## EXERCISE DETAILS
With the pictures removed, the data below must be transcribed in full and exactly.

## SUPPLIED INFORMATION
= = = = = = =

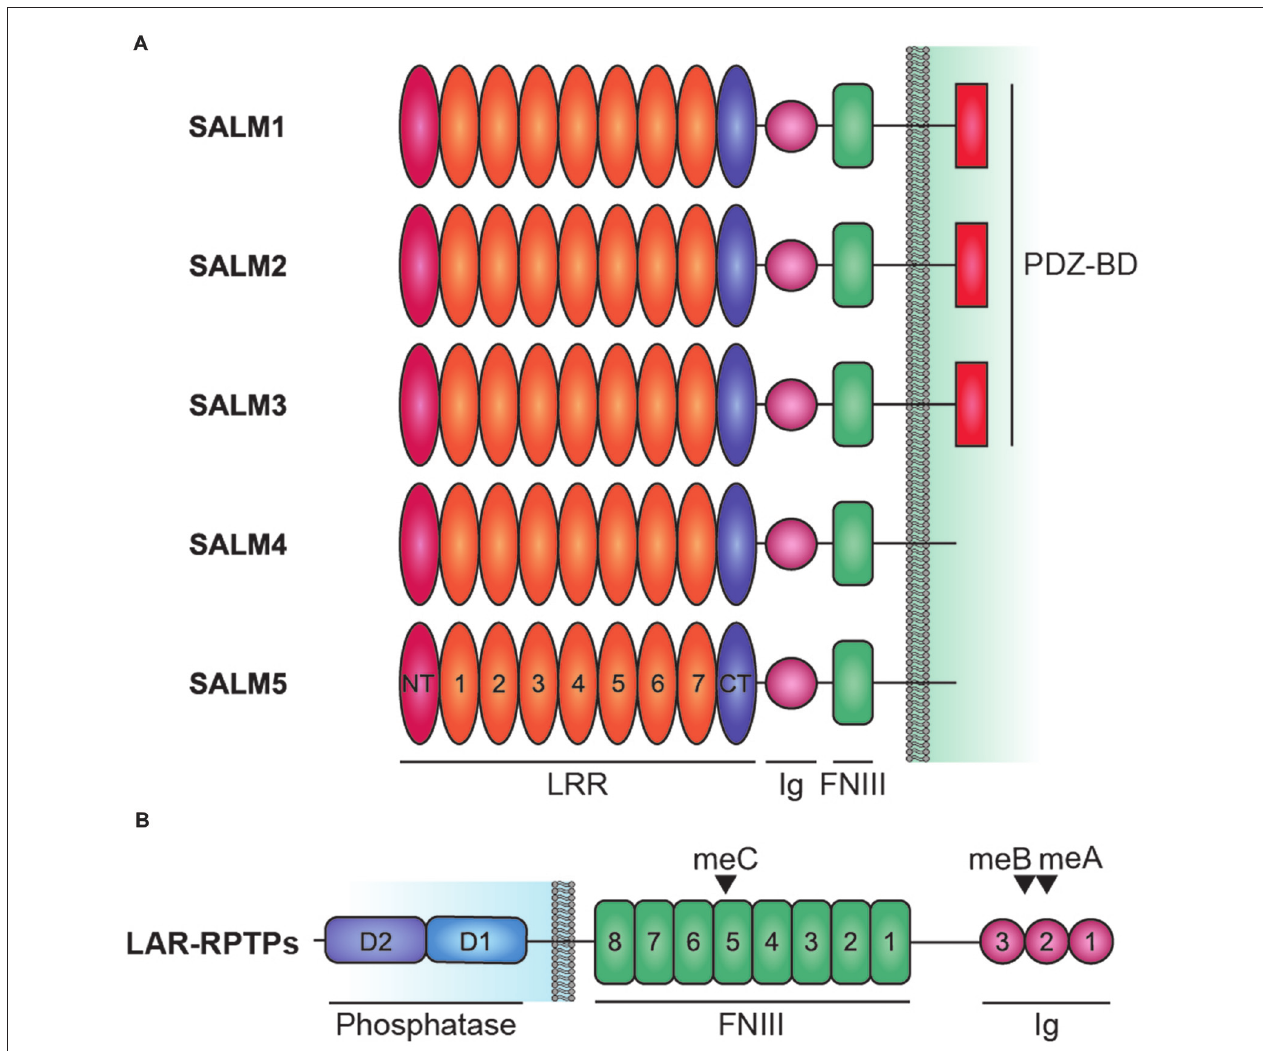
FIGURE 1 | Domain structure of Synaptic adhesion-like molecules (SALMs) and LAR-RPTPs. (A) Domain structure of SALMs 1–5. Note that the PDZ domain-binding motif (PDZ-BD) is present in SALMs 1–3 but not in SALM4 or SALM5. FNIII, fibronectin III domain; Ig, immunoglobulin domain; LRR, leucine-rich repeats; NT and CT, N-terminal and C-terminal LRR. Note that the number of LRRs in this diagram is seven, although it was suggested to be six in early studies based on amino acid sequence analyses (Ko et al., 2006; Morimura et al., 2006; Wang et al., 2006; Nam et al., 2011). Recent X-ray crystallographic studies have identified seven LRRs in SALM5 (Lin et al., 2018) and eight LRRs in SALM2 and SALM5 (Goto-Ito et al., 2018), which may reflect different ways of defining LRRs. (B) Domain structure of LAR-RPTPs (LAR, PTP σ and PTP δ ). D1 and D2, membrane-proximal and -distal tyrosine phosphatase domains of LAR-RPTPs; meA/B/C; mini-exon A/B/C.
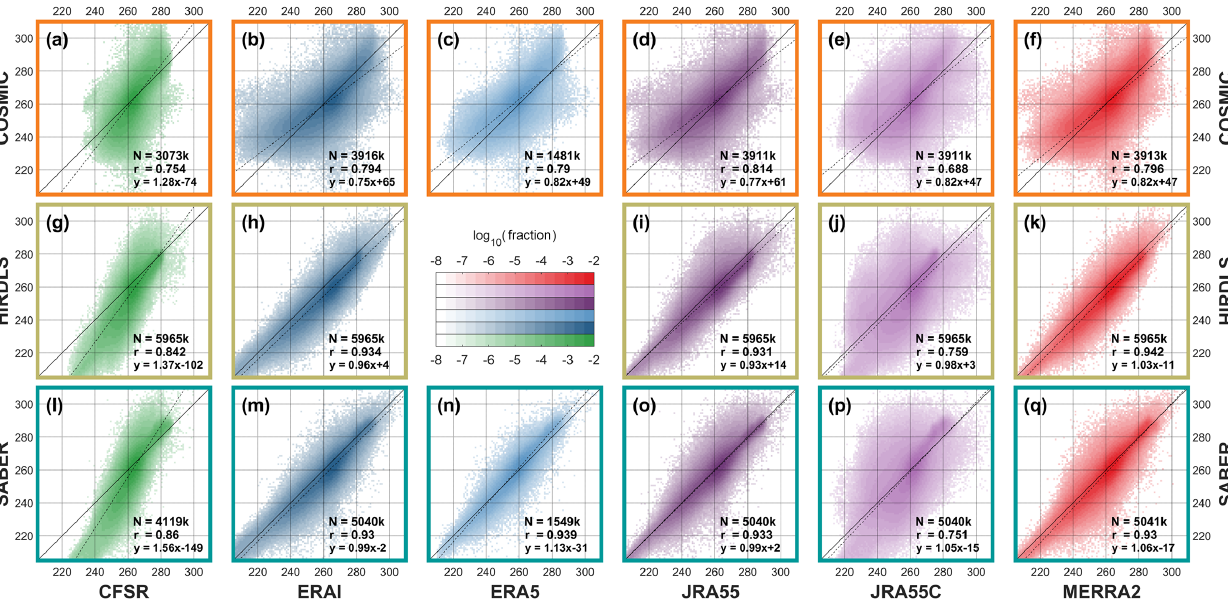
Figure 6. As in Fig. 5, but at 50km in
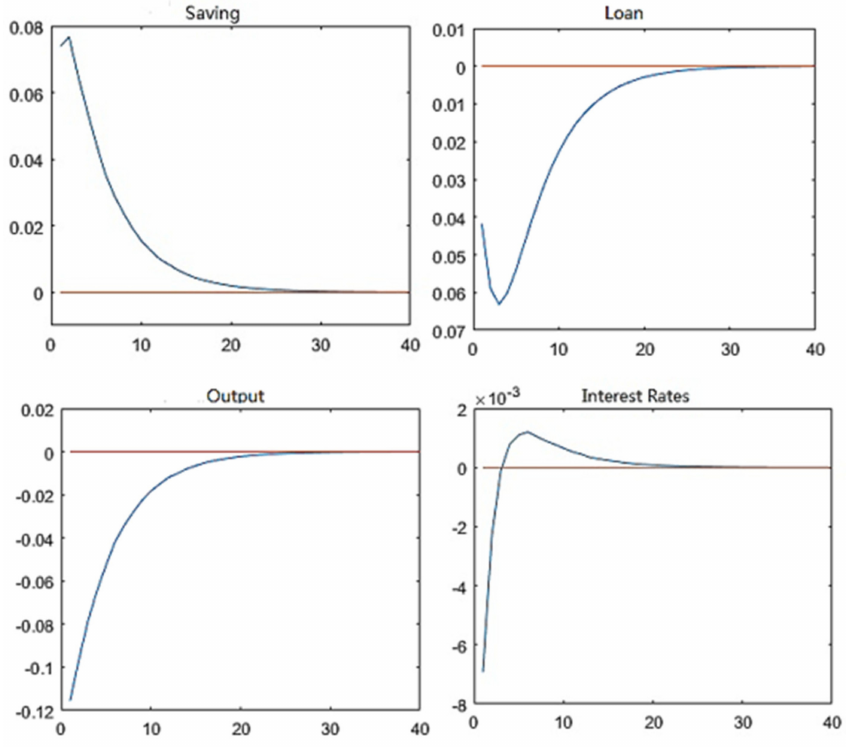
Figure 4. Impulse response results of main variables under price monetary policy (extended model; electronic money suppression shock).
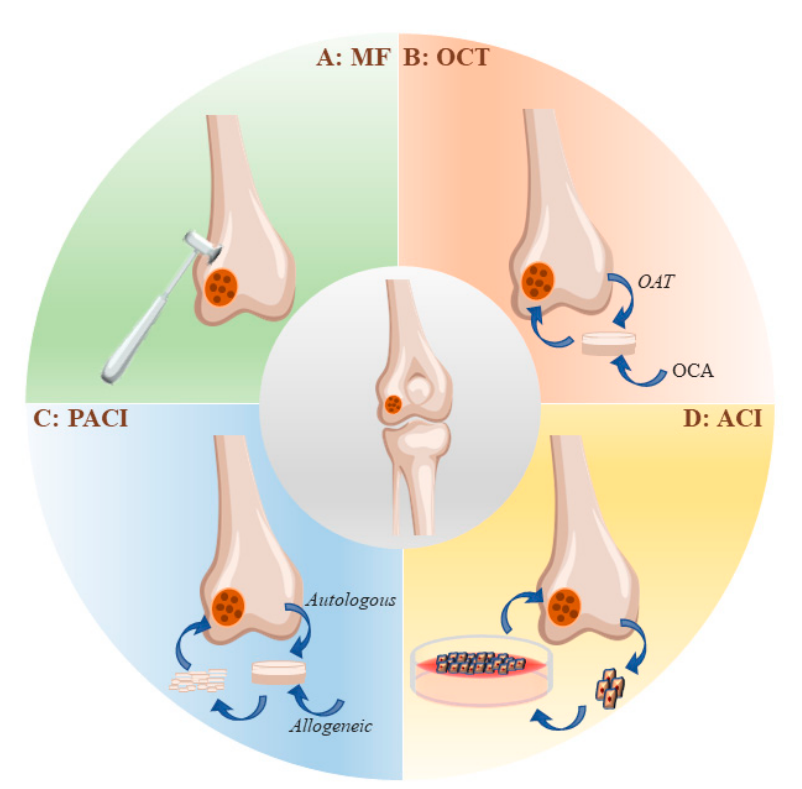
Figure 1. Strategies for the clinical management of articular cartilage injuries. ( A ) MF is a typical representative of bone marrow stimulation procedures. ( B ) OCT can be divided into two types according to the source of the graft. One type is known as osteochondral autologous transplantation (OAT) and the grafts are derived from the surface of the autologous non-weight-bearing joint. Another type is called osteochondral allograft transplantation (OCA) and the transplants come from the surface of the allograft joint. ( C ) Particulate articular cartilage implantation (PACI) means that articular cartilage is crushed into 1–2 mm sized particles and implanted into articular cartilage defects. PACI is divided into autologous PACI and allogeneic PACI, according to the source of grafts. ( D ) ACI refers to the collection of chondrocytes from the non-weight-bearing area of the autologous joint surface, their culture and amplification in vitro, and, finally, implantation into the cartilage defect.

= = = = = = =

## ANSWER SECTION
FIGURE 1 | Domain structure of Synaptic adhesion-like molecules (SALMs) and LAR-RPTPs. (A) Domain structure of SALMs 1–5. Note that the PDZ domain-binding motif (PDZ-BD) is present in SALMs 1–3 but not in SALM4 or SALM5. FNIII, fibronectin III domain; Ig, immunoglobulin domain; LRR, leucine-rich repeats; NT and CT, N-terminal and C-terminal LRR. Note that the number of LRRs in this diagram is seven, although it was suggested to be six in early studies based on amino acid sequence analyses (Ko et al., 2006; Morimura et al., 2006; Wang et al., 2006; Nam et al., 2011). Recent X-ray crystallographic studies have identified seven LRRs in SALM5 (Lin et al., 2018) and eight LRRs in SALM2 and SALM5 (Goto-Ito et al., 2018), which may reflect different ways of defining LRRs. (B) Domain structure of LAR-RPTPs (LAR, PTP σ and PTP δ ). D1 and D2, membrane-proximal and -distal tyrosine phosphatase domains of LAR-RPTPs; meA/B/C; mini-exon A/B/C.
Figure 6. As in Fig. 5, but at 50km in
Figure 4. Impulse response results of main variables under price monetary policy (extended model; electronic money suppression shock).
Figure 1. Strategies for the clinical management of articular cartilage injuries. ( A ) MF is a typical representative of bone marrow stimulation procedures. ( B ) OCT can be divided into two types according to the source of the graft. One type is known as osteochondral autologous transplantation (OAT) and the grafts are derived from the surface of the autologous non-weight-bearing joint. Another type is called osteochondral allograft transplantation (OCA) and the transplants come from the surface of the allograft joint. ( C ) Particulate articular cartilage implantation (PACI) means that articular cartilage is crushed into 1–2 mm sized particles and implanted into articular cartilage defects. PACI is divided into autologous PACI and allogeneic PACI, according to the source of grafts. ( D ) ACI refers to the collection of chondrocytes from the non-weight-bearing area of the autologous joint surface, their culture and amplification in vitro, and, finally, implantation into the cartilage defect.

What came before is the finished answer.